Data mining

Objectives and competences

Knowledge discovery in databases is a process of discovering patterns and models, described by rules or other human understandable representation formalisms. The most important step in this process is data mining, performed by using methods, techniques and tools for automated constructions of pattrns and models from data.

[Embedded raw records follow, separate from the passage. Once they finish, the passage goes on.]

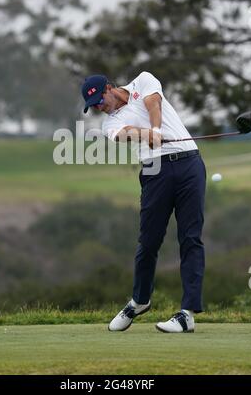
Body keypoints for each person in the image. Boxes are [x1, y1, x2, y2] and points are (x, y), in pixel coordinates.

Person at [81, 71, 206, 333]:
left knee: (191, 238)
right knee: (148, 242)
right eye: (94, 107)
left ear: (109, 88)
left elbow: (153, 103)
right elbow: (125, 133)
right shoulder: (109, 124)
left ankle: (187, 314)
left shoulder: (143, 81)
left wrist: (157, 129)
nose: (99, 108)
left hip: (189, 164)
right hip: (155, 172)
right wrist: (146, 135)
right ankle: (139, 301)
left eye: (99, 101)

The course objectives are to (a) introduce the basics of data mining, (b) outline the process of knowledge discovery in databases and the CRISP-DM methodology, (c) present the methodology for result evaluation, (d) present selected data mining methods and techniques, and (e) empower the students with the skills for practical use of selected data mining tools.

The students will master the basics of data preprocessing, data mining and knowledge discovery and will be capable of using selected data mining tools and results evaluation methods in practice.

Prerequisites

Basic knowledge of mathematics, computer science and informatics is requested.

Content

  1. Introduction
  2. Data mining following the CRISP-DM methodology
  3. Data mining techniques:
    - Heuristics for model and patterns construction
    - Quality of learned models and discovered patterns
    - Methodology for results evaluation
  4. Practical use of selected data mining tools

Intended learning outcomes

Knowledge and understanding:

Mastering of selected data mining methods and techniques, capability of data preprocessing, practical use of selected data mining techniques, and capability of using and interpreting the methods for result evaluation.

Readings

Selected chapters from the following books:
• D. Mladenić, N. Lavrač, M. Bohanec, S. Moyle (eds.) Data Mining and Decision Support: Integration and Collaboration. Kluwer 2003. ISBN 1-4020-7388-7 E-version
• J.H. Witten, E. Frank, M.A. Hall: Data Mining: Practical Machine Learning Tools and Techniques (Third Edition), Morgan Kaufmann, 2011. ISBN 978-0-12-374856-0 E-version
• M. Berthold (ed.), Bisociative Knowledge Discovery, Springer, 2012. ISBN 978-3-642-31829-0 E-version
• J. Fuernkranz, D. Gamberger, N. Lavrač: Foundations of Rule Learning. Springer, 2012. ISBN 978-3-540-75196-0 E-version

Assessment

Competence evaluation:
• By written exam we evaluate the basic knowledge of data mining and knowledge discovery, and the knowledge of knowledge discovery process following the CRISP-DM methodology
• By seminar or project work and its oral defence we evaluate practical competencies of using data mining tools and methods for results evaluation

50/50

Lecturer's references

Prof. dr. Nada Lavrač, full professor in the field of Computer Science
Principal education and research areas: Knowledge technologies, machine learning, data mining and text mining, relational data mining and inductive logic programming, combining data mining and decision support, computational creativity, knowledge management, marketing, and virtual enterprises, applications of machine learning and data mining techniques in biomedicine, healthcare, and life sciences
Professional career: From 1978 employed at Institute “Jožef Stefan”; founder and head of Department of Knowledge Technologies; since 2002 research councillor IJS; since 2007 full professor at University of Nova Gorica and International Postgraduate School Jožef Stefan; 1996-1998 vice-president of ECCAI (European Coordination Committee for AI); since 1999 board member of AIME (Artificial Intelligence in Medicine); since 2000 leading Data mining section of Slovenian Statistical Society; member of Slovenian AI Society SLAIS.

Selected bibliography

• Gamberger D., Lavrač, N.: Expert-Guided Subgroup Discovery: Methodology and Application, Journal of Artificial Intelligence Research 17 (2002), 501-527.
• Lavrač N., Džeroski, S.: Inductive Logic Programming: Techniques and Applications. Ellis Horwood, 1994.
• Lavrač N., Kavšek, B., Flach P. A., Todorovski, L.: Subgroup discovery with CN2-SD. Journal of Machine Learning Research, 5 (2004), 153-188.
• Železny F., Lavrač N.: Propositionalization-based relational subgroup discovery with RSD. Machine Learning 62 :1-2 (2006), 33-63.
• Fuernkranz J., Gamberger D., Lavrač N.: Foundations of Rule Learning. Springer 2012.